南天凌点了点头,却听慕容倾城继续道:“世人都羡慕我乃圣师之女,从小习文学武。可世人又可知,我是否真想如此呢?我想要的又是什么呢?”
听着慕容倾城幽怨的声音,南天凌不由得心有所感:“人生在世有太多的身不由己,有太多的无可奈何。可这就是现实,残酷的现实,即便是违背自己的内心,我们都不得不去面对。”
慕容倾城深深的看了南天凌一眼,随即展颜一笑:“没错,对于命运我们确实无可奈何,可至少我们还拥有自己的初心。”
两人肩并肩往前走,宛如一对神仙眷侣,惹人羡慕。慕容倾城轻道:“在我十四岁那年,整日被父亲关在家中习文学礼。那时的我很想出去外面看看,去看看外面的世界。可家里却没有人能反对父亲的意志。直到有一天,一个和我一般大的少年出现在我的家里,并带着我偷偷跑出了出去。那时的我就像被放出笼子的鸟儿,那是我第一次感受到自由,也就是在那时,我终于知道我想要的究竟是什么。”
慕容倾城满脸的回忆,继续道:“那时的我对什么都很好奇,他便带着我走遍了皇城所有好玩的地方,几乎把皇城所有的街道都逛了一遍。想吃什么就吃什么,想要什么就买什么,这是我十四年来从未体验过的。虽然回去之后被父亲骂得狗血淋头,可那一天是我一生中最快乐的一天。后来,每隔几日他都会来找我,并偷偷的带我出去玩。”
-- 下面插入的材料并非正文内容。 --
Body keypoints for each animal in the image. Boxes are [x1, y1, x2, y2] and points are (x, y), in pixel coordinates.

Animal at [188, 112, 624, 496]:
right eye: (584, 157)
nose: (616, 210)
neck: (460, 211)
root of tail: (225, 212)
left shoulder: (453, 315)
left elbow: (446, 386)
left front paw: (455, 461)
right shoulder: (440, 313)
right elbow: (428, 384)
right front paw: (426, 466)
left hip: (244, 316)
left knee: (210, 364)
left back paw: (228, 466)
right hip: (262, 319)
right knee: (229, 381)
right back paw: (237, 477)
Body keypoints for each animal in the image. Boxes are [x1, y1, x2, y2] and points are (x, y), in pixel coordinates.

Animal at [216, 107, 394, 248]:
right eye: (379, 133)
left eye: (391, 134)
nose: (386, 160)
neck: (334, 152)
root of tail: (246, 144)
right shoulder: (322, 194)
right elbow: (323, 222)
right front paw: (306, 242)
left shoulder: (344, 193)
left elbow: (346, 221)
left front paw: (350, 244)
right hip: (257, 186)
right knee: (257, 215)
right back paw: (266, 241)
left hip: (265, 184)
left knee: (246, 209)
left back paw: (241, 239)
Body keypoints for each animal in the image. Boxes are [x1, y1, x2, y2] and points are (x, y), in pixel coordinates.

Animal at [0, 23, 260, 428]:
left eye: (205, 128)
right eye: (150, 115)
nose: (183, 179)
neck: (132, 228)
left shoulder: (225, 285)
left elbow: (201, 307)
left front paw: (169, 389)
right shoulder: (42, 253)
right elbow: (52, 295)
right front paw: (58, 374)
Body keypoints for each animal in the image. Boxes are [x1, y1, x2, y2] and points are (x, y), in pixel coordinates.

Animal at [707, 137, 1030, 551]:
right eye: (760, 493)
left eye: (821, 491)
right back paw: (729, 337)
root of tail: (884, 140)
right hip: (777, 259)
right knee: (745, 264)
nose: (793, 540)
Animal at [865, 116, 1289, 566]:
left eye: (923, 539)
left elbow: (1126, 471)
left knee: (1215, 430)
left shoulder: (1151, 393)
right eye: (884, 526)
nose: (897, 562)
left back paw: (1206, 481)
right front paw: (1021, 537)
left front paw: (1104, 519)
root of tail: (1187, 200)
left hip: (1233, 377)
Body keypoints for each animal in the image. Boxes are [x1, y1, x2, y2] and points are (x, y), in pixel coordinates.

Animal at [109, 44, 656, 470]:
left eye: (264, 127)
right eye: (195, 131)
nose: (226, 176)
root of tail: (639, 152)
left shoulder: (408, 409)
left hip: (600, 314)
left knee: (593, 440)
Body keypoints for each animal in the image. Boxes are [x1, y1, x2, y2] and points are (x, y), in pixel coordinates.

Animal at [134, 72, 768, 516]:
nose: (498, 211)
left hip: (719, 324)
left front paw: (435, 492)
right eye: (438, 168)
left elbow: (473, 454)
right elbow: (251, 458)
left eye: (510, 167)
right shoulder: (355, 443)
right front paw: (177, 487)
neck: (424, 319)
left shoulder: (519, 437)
说到这里,慕容倾城掩嘴一笑:“后来我才知道,他也是整日被他的父亲逼着练武,觉得太无聊,才从家里跑了出来,为了躲避寻找他的仆人,才躲进了我家,看到我跟他一样,觉得我可怜,才顺便把我也带出去的。”
南天凌也不禁莞尔:“每个人都有自己的初心,有的时候,我们应该追寻自己的心灵,追寻自己想要的东西。”
慕容倾城微微点头,叹道:“人生就应如此。只可惜,现在我们都长大了,有了自己的责任与使命。再也不能像以前那样放任自己了。而且,现在的他,也许已经把我忘了吧。”
慕容倾城灼灼的看着南天凌,眼里闪过一起幽怨。